If I let my personal life interfere with my art, then things would grow in unimaginably beautiful directions, and the two would work together until I couldn't tell the difference.  And the only mistake I could make would be to get disenchanted with my own life, and let the gold flakes fall of the pages that told my personal relationships, and forgot.  If I forgot that my experiences in this world were always going to be my raw materials for art.  And more importantly, if I forgot that these experiences were in themselves already enchanted. 
I was not supposed to forget.
But I made the mistake over again and again, but as I got older, I started to see that the disenchantment was always shorter, every time, and if I payed attention, I might see that most of the time I was living in a world that was always enchanted.
And art was always my one perfect lover.

My list of enchanted places:

The first is the room where I fall in love.  Like in a play, it opens like a room, that is to say, it opens by the door, and that same door closes it.  But I stopped doing plays as such, and it became something else in my art.  When I started working more often in video, the room wouldn't open by a door, but by the experience of light, of light on a room, and the light could be very bright, or very dim, and sometimes the best light was created by a candle, or a flicker of that same candle in the eye of a lover, and it didn't depend on the door any longer, but depended on my light, and my memory would always work like light on any object, and bring it back to life.
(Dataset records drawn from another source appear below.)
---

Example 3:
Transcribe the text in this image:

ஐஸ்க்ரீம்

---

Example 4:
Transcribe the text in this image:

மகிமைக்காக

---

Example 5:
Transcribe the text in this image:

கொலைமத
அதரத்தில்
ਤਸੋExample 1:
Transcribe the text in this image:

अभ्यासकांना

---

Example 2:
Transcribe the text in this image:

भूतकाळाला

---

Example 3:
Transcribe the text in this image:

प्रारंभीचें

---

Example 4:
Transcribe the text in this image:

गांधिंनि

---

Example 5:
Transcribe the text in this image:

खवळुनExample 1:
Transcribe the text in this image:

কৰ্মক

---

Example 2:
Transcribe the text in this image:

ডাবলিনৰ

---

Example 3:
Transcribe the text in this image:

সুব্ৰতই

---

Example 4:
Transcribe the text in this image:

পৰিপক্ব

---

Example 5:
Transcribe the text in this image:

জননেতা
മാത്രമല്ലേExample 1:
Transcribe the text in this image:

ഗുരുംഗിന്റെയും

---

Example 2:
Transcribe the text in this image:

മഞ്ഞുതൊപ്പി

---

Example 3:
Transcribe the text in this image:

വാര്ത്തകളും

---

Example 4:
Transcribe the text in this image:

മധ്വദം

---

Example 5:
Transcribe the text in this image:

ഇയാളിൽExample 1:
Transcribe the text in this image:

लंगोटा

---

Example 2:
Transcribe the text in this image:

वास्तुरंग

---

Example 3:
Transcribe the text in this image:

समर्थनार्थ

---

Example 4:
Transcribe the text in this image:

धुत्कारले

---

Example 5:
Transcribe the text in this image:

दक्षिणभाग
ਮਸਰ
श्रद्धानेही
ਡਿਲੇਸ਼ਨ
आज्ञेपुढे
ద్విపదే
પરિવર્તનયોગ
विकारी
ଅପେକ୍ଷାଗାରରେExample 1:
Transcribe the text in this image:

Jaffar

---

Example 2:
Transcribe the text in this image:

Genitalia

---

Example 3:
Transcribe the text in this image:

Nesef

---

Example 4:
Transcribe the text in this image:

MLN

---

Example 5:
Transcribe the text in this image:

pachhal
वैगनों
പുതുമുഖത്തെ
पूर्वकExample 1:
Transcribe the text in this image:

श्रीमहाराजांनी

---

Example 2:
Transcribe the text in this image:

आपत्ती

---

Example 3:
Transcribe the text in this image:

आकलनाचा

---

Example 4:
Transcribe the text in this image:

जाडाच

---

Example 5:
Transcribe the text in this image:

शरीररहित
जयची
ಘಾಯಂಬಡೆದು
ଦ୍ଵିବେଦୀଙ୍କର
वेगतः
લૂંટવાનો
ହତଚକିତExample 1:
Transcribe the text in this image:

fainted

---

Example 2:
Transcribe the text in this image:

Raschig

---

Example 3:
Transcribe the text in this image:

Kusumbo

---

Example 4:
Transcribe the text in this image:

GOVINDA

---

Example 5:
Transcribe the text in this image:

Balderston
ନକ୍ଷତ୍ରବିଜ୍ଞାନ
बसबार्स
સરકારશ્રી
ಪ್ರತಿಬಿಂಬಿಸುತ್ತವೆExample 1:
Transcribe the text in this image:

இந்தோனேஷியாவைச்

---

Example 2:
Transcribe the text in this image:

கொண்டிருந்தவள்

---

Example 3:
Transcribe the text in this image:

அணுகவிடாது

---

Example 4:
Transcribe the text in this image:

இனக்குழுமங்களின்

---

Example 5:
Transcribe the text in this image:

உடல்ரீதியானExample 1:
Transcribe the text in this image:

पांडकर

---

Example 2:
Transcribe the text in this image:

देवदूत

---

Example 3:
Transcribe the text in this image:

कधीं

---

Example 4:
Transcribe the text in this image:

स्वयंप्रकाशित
The cemetery.  This is the place I go when I'm too tired to think of anything important, and too tired to fall asleep.  These nights of grim parties with the dead are the nights that always brought me back to life, and brought back the cold steel in the back of my eye, with which I could see the world refreshed, and temporary, and more important because it was always under threat of dying without knowing the songs of the dead.  This is the place that always needed something else for entry, and sometimes it was an offering of flowers, but on more urgent nights it was an offering of identity, where one is required to take on another shape in order to live in both worlds at once.  And this is how dogs came to be my gods, the Other I would hide from until I remembered that I had to become it in order to continue.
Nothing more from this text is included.